WASHINGTON (AP) — Michelle Obama called civil rights leader Whitney Young one of the "unsung heroes" who helped make a more fair and just society.
The first lady spoke Tuesday before a screening of the documentary "The Powerbroker: Whitney Young's Fight for Civil Rights." It follows Young's rise from segregated Kentucky to leader of the National Urban League during the 1960s.
Young was one of the organizers for the 1963 March on Washington, which featured Martin Luther King Jr.'s "I Have A Dream" speech. Mrs. Obama is scheduled to join President Barack Obama as he makes a speech Wednesday commemorating the 50th anniversary of the march.
"For every Dr. King, there is a Whitney Young or a Roy Wilkins or a Dorothy Height, each of whom played a critical role in the struggle for change," she said before the screening at the Eisenhower Executive Office Building, part of the White House complex.
Mrs. Obama said she learned from the documentary that Young drew from his intelligence and sense of humor to face discrimination and challenges. He worked with three presidential administrations, community leaders, business executives and regular citizens to champion for race relations.
The first lady graduated from Whitney M. Young Magnet High School in Chicago in 1981.
Mrs.

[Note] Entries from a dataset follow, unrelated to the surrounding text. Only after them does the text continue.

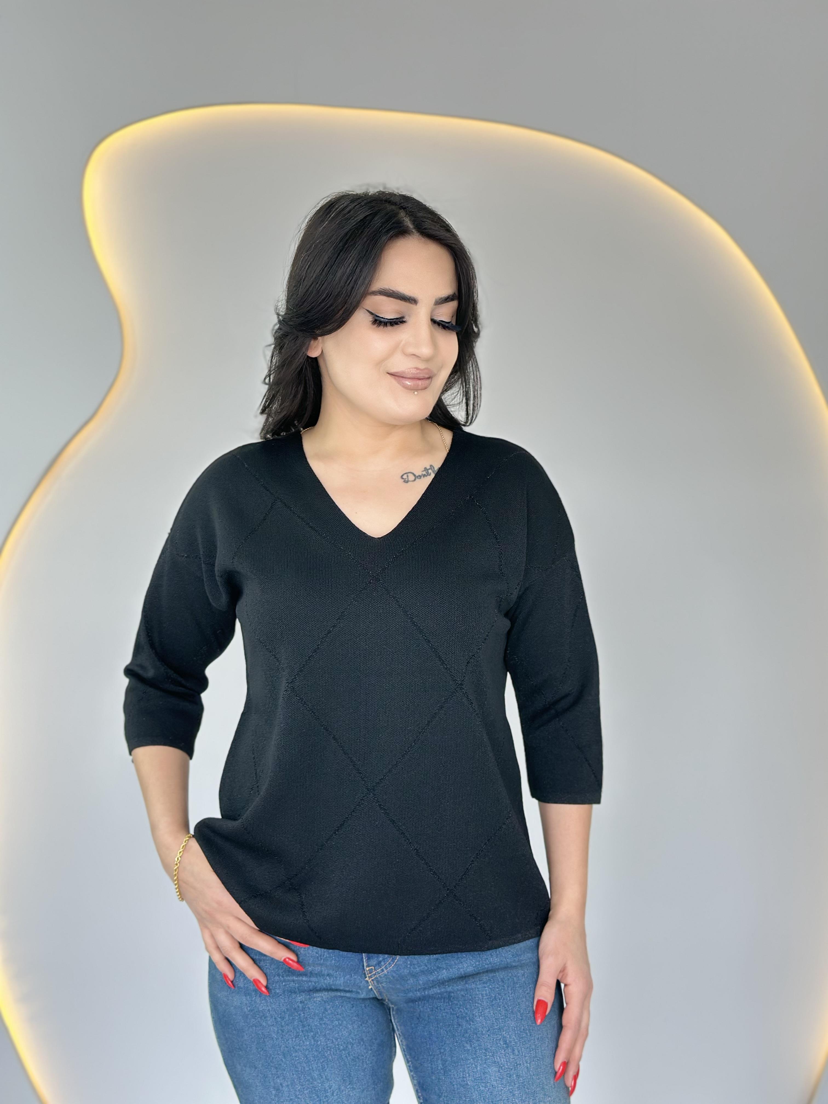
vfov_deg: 39.7
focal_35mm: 48
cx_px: 414
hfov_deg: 30.3
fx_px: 1531
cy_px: 552
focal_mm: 6.86
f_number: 1.78
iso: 64
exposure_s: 1/103
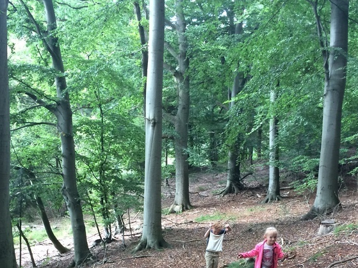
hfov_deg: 34.9
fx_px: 569
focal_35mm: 55
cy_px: 244
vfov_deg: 25.7
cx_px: 179
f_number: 2.2
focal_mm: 4.12
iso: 50
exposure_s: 1/30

Obama urged the audience including middle and high school students from Washington, D.C., and Loudon County, Va., to become "agents of change" like Young and make their communities and country more safe, prosperous and free.
She told the students they could become filmmakers, teachers, doctors and business executives, as long as they focus on their education now to prepare themselves for opportunities to come.
"Whatever you do, what I want you all to take with you is that I want you to keep pushing to be the very best that you can be at whatever you choose, and that takes hard work," she said. "You have to put in the time and the energy to be great."
The documentary, airing on PBS, includes insight on Young from former Defense Secretary Donald H. Rumsfeld, Harvard scholar Henry Louis Gates Jr. and business executive Vernon Jordan.